There are two parts to the network definition. The bottleneck is the basic module of the residual network, and Resnet50 is the entire network architecture, which corresponds to the network structure in the figure below. 

Note that when defining the residual block bottleneck, the jump-connected addition part of the shortcut cannot be written as out += shortcut . The specific reason is that the out must be saved for the gradient calculation of the backend, and += is an inplace operation that changes the variable.

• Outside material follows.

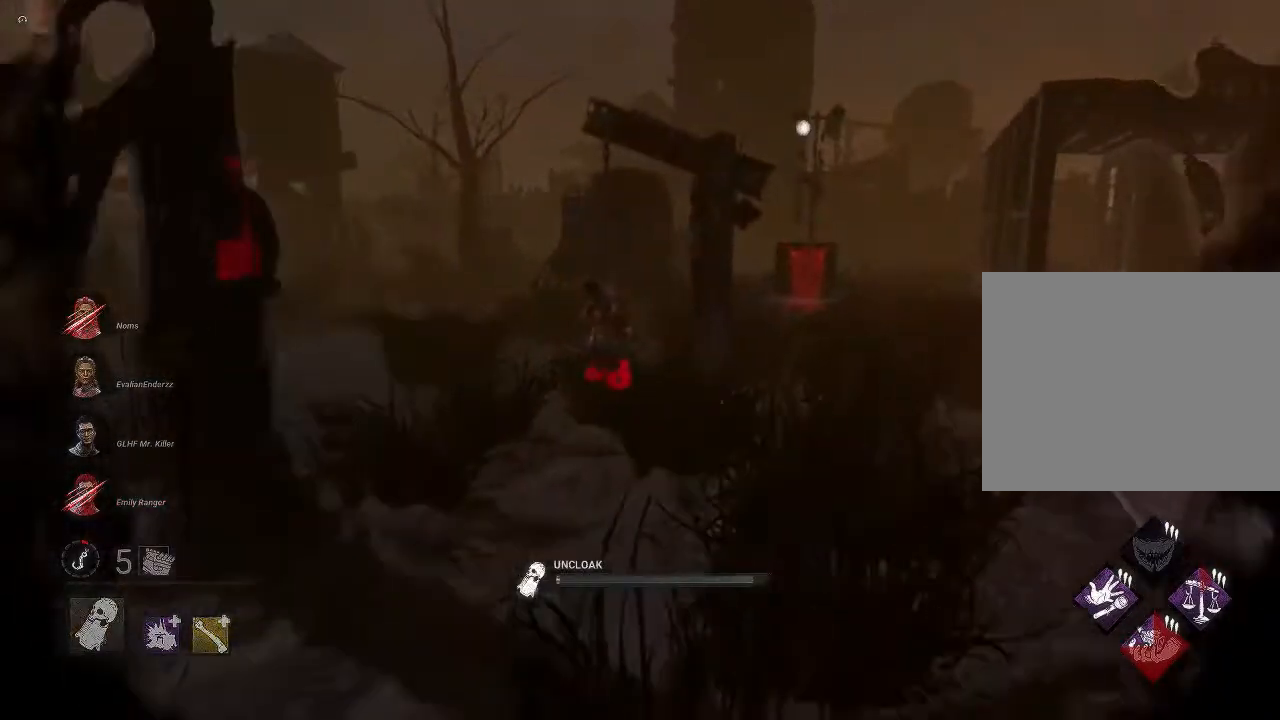
{"buttons": ["L2"], "left_stick": "up", "right_stick": "center", "events": [[33, "right_stick", "center"], [350, "right_stick", "left"], [433, "right_stick", "center"]]}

If you use the inplace writing method, an error will be reported, and the error message is:

RuntimeError: one of the variables needed for gradient computation has been modified by an inplace operation:

3.2 Training

import torch
import torch.nn as nn
from torch.utils.data import DataLoader,Dataset
from Data import hand_pose
from Model import ResNet50, Bottleneck
import os


def main():
    # 1. load dataset
    root = "handpose_x_gesture_v1"
    batch_size = 64
    train_data = hand_pose(root, train=True)
    val_data = hand_pose(root, train=False)
    train_dataloader = DataLoader(train_data,batch_size=batch_size,shuffle=True)
    val_dataloader = DataLoader(val_data,batch_size=batch_size,shuffle=True)
    
    # 2. load model
    num_class = 14
    model = ResNet50(Bottleneck,[3,4,6,3], num_class)
    device = torch.device('cuda' if torch.cuda.is_available() else 'cpu')
    model = model.to(device)
    
    # 3. prepare super parameters
    criterion = nn.CrossEntropyLoss()
    learning_rate = 1e-3
    optimizer = torch.optim.Adam(model.parameters(), lr=learning_rate)
    epoch = 30

    # 4. train
    val_acc_list = []
    out_dir = "checkpoints/"
    if not os.path.exists(out_dir):
        os.makedirs(out_dir)
    for epoch in range(0, epoch):
        print('\nEpoch: %d' % (epoch + 1))
        model.train()
        sum_loss = 0.0
        correct = 0.0
        total = 0.0
        for batch_idx, (images, labels) in enumerate(train_dataloader):
            length = len(train_dataloader)
            images, labels = images.to(device), labels.to(device)
            optimizer.zero_grad()
            outputs = model(images) # torch.size([batch_size, num_class])
            loss = criterion(outputs, labels)
            loss.backward()
            optimizer.step()
        
            sum_loss += loss.item()
            _, predicted = torch.max(outputs.data, dim=1)
            total += labels.size(0)
            correct += predicted.eq(labels.data).cpu().sum()
            print('[epoch:%d, iter:%d] Loss: %.03f | Acc: %.3f%% ' 
                % (epoch + 1, (batch_idx + 1 + epoch * length), sum_loss / (batch_idx + 1), 100. * correct / total))
            
        #get the ac with testdataset in each epoch
        print('Waiting Val...')
        with torch.no_grad():
            correct = 0.0
            total = 0.0
            for batch_idx, (images, labels) in enumerate(val_dataloader):
                model.eval()
                images, labels = images.to(device), labels.to(device)
                outputs = model(images)
                _, predicted = torch.max(outputs.data, dim=1)
                total += labels.size(0)
                correct += (predicted == labels).sum()
            print('Val\'s ac is: %.3f%%' % (100 * correct / total))
            
            acc_val = 100 * correct / total
            val_acc_list.append(acc_val)


        torch.save(model.state_dict(), out_dir+"last.pt")
        if acc_val == max(val_acc_list):
            torch.save(model.state_dict(), out_dir+"best.pt")
            print("save epoch {} model".format(epoch))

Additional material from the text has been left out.